Please reproduce everything from the line containing "time: 10:22:32" down to the line containing "result: h=11 m=59 s=22", swapping "next_frame" for "current_frame" and leaving everything else unchanged.

____ MATERIALS PROVIDED

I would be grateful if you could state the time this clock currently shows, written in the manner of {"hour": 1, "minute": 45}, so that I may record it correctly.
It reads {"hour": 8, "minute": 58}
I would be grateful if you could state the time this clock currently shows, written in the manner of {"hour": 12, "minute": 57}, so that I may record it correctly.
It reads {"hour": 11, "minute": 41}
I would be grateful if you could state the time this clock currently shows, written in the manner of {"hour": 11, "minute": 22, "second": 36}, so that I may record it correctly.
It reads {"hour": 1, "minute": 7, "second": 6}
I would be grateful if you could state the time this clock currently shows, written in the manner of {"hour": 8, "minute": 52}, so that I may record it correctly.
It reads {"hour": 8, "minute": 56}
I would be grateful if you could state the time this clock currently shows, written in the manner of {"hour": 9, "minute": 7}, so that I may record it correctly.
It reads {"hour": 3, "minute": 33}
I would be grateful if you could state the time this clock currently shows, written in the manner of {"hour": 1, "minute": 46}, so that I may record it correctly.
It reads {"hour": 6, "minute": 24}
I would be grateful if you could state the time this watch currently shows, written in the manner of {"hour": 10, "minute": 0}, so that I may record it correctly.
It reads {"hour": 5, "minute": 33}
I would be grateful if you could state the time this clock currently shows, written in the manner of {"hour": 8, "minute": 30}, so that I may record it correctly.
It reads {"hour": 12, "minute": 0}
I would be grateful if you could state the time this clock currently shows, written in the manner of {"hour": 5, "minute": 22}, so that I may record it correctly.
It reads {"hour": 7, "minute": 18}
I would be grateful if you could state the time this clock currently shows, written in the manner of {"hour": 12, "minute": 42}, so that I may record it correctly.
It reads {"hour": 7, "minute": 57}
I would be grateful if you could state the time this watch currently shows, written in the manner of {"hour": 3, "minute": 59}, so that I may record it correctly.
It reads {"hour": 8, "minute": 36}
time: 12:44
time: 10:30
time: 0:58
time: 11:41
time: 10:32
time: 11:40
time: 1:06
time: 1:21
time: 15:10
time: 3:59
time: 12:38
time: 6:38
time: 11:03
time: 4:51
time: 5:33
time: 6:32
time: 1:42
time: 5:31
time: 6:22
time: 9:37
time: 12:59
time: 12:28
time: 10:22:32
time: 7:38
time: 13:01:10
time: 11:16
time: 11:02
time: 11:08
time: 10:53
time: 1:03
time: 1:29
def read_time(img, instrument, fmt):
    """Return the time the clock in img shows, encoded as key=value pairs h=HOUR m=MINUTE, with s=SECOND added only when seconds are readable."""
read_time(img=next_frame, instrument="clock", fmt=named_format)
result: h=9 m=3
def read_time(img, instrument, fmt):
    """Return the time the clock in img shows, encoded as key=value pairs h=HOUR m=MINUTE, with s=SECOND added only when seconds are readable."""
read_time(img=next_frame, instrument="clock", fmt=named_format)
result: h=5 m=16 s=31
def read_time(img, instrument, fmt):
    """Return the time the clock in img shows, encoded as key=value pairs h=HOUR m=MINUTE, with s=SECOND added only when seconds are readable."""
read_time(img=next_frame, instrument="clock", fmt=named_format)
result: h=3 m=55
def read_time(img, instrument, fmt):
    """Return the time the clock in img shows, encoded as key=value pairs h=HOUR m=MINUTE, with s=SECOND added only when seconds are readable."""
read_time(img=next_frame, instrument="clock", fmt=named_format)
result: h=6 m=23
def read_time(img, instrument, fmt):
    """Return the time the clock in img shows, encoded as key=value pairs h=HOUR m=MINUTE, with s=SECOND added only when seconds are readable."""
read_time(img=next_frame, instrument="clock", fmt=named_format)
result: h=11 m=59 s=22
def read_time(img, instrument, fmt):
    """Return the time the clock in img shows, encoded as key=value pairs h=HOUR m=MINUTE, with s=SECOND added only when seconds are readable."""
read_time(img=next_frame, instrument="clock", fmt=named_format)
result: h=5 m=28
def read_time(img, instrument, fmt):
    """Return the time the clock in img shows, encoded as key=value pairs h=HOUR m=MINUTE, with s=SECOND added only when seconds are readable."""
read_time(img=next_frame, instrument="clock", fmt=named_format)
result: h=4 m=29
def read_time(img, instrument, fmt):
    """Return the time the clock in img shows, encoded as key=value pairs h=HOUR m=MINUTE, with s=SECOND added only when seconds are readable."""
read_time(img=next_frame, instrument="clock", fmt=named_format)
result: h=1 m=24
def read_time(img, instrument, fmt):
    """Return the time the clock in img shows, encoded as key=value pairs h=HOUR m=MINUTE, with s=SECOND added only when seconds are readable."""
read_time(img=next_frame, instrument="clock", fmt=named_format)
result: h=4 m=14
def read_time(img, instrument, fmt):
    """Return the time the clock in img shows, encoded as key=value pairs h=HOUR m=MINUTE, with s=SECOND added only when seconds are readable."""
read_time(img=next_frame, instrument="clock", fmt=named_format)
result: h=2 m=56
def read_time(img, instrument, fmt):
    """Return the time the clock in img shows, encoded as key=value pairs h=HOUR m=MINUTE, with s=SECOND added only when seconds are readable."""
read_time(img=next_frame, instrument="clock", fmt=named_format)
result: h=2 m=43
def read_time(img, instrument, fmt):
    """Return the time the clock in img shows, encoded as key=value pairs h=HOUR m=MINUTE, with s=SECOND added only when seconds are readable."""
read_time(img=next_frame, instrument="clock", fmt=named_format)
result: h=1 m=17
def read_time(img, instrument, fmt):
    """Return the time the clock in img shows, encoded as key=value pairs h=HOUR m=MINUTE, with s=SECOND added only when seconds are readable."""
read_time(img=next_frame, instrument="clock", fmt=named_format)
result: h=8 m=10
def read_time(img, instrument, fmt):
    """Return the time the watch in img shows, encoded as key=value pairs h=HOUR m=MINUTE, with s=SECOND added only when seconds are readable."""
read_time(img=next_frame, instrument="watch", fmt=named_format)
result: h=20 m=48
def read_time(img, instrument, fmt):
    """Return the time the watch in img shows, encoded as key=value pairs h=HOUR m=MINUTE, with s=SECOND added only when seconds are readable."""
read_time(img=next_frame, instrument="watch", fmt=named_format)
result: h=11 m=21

________

FULL ANSWER:
time: 10:22:32
time: 7:38
time: 13:01:10
time: 11:16
time: 11:02
time: 11:08
time: 10:53
time: 1:03
time: 1:29
def read_time(img, instrument, fmt):
    """Return the time the clock in img shows, encoded as key=value pairs h=HOUR m=MINUTE, with s=SECOND added only when seconds are readable."""
read_time(img=current_frame, instrument="clock", fmt=named_format)
result: h=9 m=3
def read_time(img, instrument, fmt):
    """Return the time the clock in img shows, encoded as key=value pairs h=HOUR m=MINUTE, with s=SECOND added only when seconds are readable."""
read_time(img=current_frame, instrument="clock", fmt=named_format)
result: h=5 m=16 s=31
def read_time(img, instrument, fmt):
    """Return the time the clock in img shows, encoded as key=value pairs h=HOUR m=MINUTE, with s=SECOND added only when seconds are readable."""
read_time(img=current_frame, instrument="clock", fmt=named_format)
result: h=3 m=55
def read_time(img, instrument, fmt):
    """Return the time the clock in img shows, encoded as key=value pairs h=HOUR m=MINUTE, with s=SECOND added only when seconds are readable."""
read_time(img=current_frame, instrument="clock", fmt=named_format)
result: h=6 m=23
def read_time(img, instrument, fmt):
    """Return the time the clock in img shows, encoded as key=value pairs h=HOUR m=MINUTE, with s=SECOND added only when seconds are readable."""
read_time(img=current_frame, instrument="clock", fmt=named_format)
result: h=11 m=59 s=22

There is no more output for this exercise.